**What the exercise asks**. Pictures aside, can you reproduce the records word for word?

[Revision comparison data]

== Segment start ==

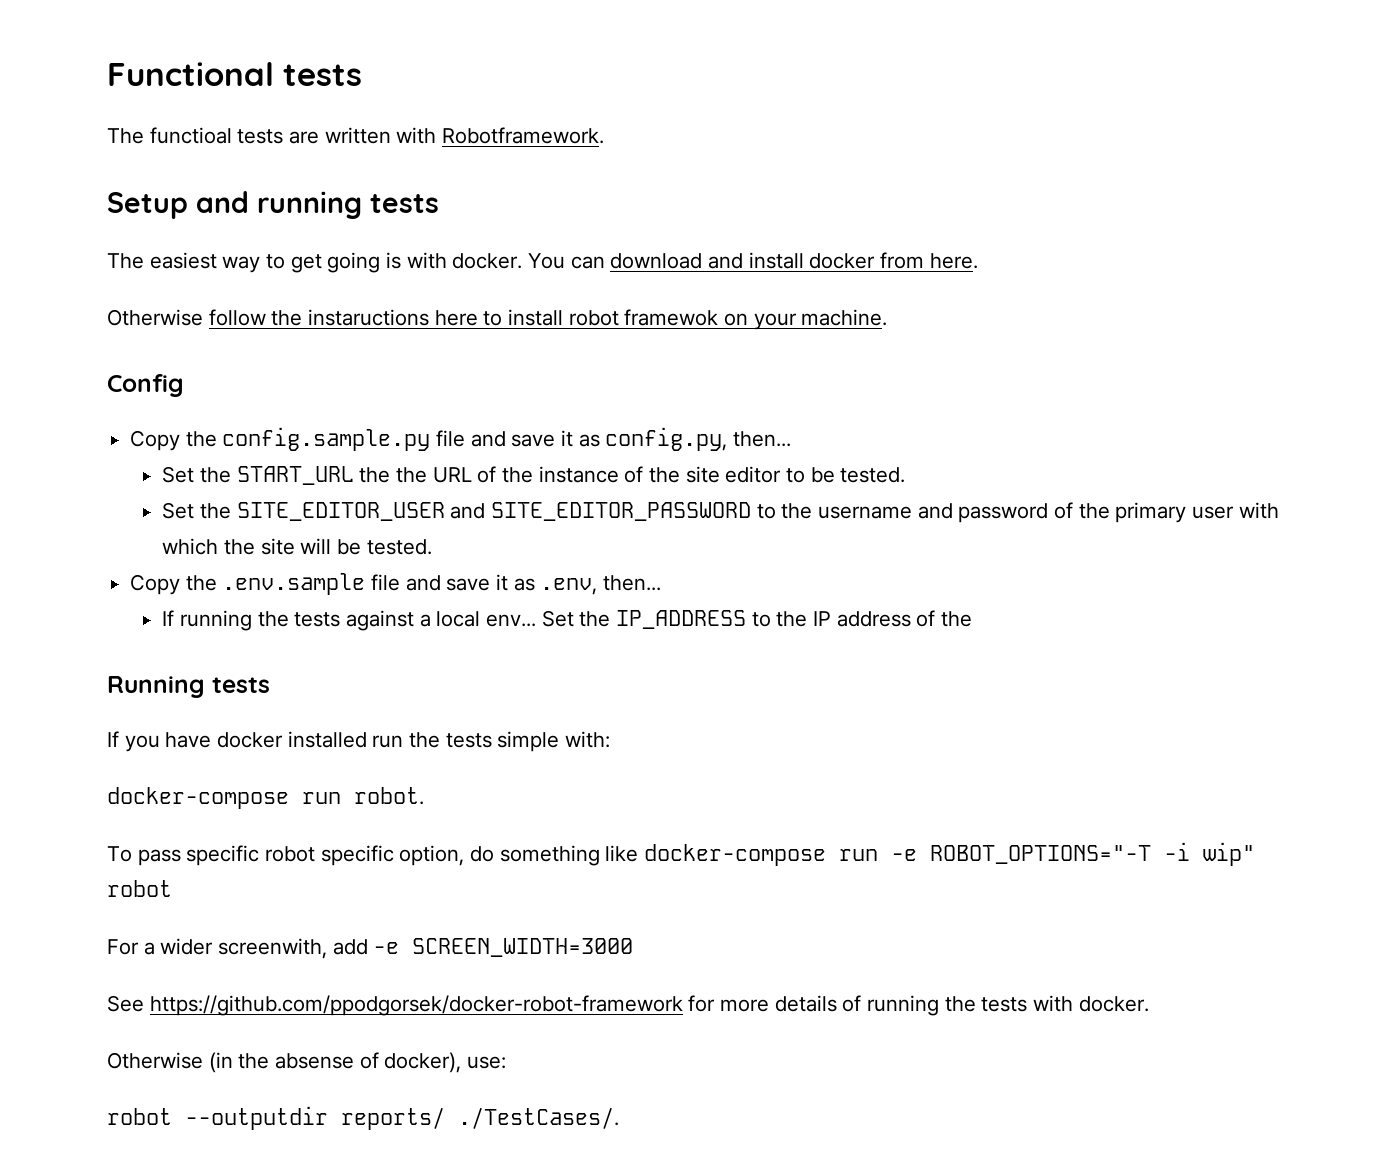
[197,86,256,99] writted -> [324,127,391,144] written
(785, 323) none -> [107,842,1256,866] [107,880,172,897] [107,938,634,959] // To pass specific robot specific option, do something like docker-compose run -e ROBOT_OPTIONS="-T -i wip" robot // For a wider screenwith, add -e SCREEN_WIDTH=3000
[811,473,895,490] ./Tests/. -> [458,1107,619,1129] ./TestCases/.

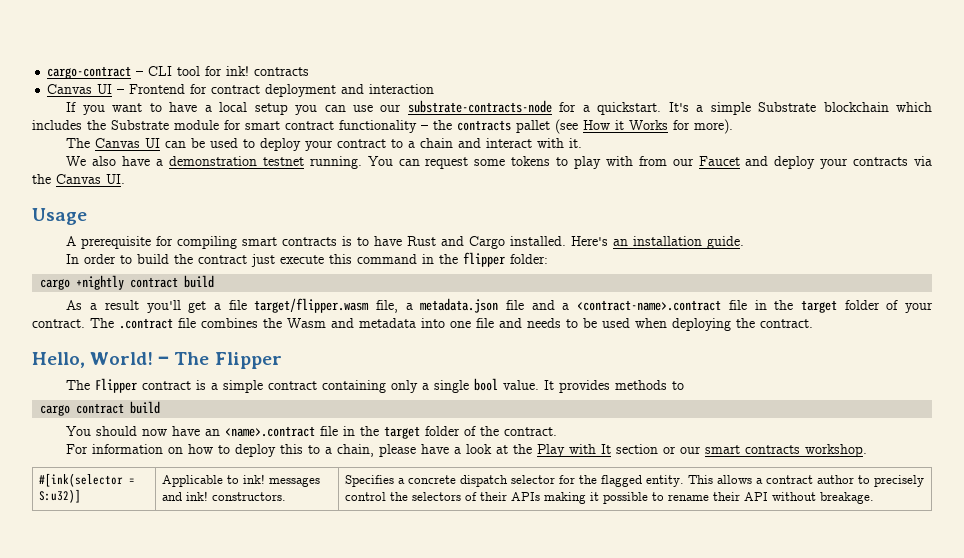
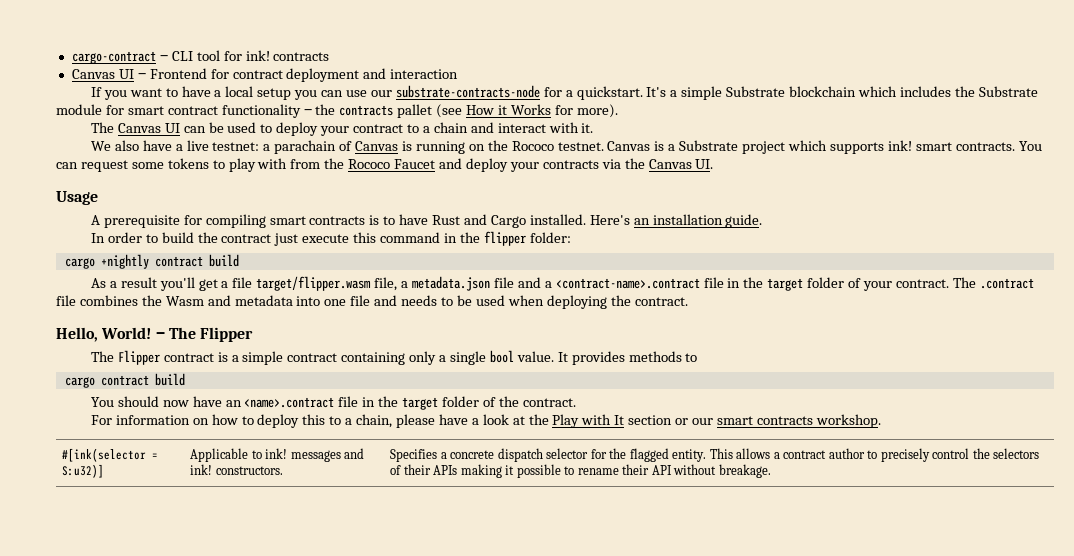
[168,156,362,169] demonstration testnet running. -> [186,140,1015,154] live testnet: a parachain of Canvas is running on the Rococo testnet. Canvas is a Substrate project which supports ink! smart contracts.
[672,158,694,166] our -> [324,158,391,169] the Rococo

== Segment end ==

**Solution to this task**.
[197,86,256,99] writted -> [324,127,391,144] written
(785, 323) none -> [107,842,1256,866] [107,880,172,897] [107,938,634,959] // To pass specific robot specific option, do something like docker-compose run -e ROBOT_OPTIONS="-T -i wip" robot // For a wider screenwith, add -e SCREEN_WIDTH=3000
[811,473,895,490] ./Tests/. -> [458,1107,619,1129] ./TestCases/.

[168,156,362,169] demonstration testnet running. -> [186,140,1015,154] live testnet: a parachain of Canvas is running on the Rococo testnet. Canvas is a Substrate project which supports ink! smart contracts.
[672,158,694,166] our -> [324,158,391,169] the Rococo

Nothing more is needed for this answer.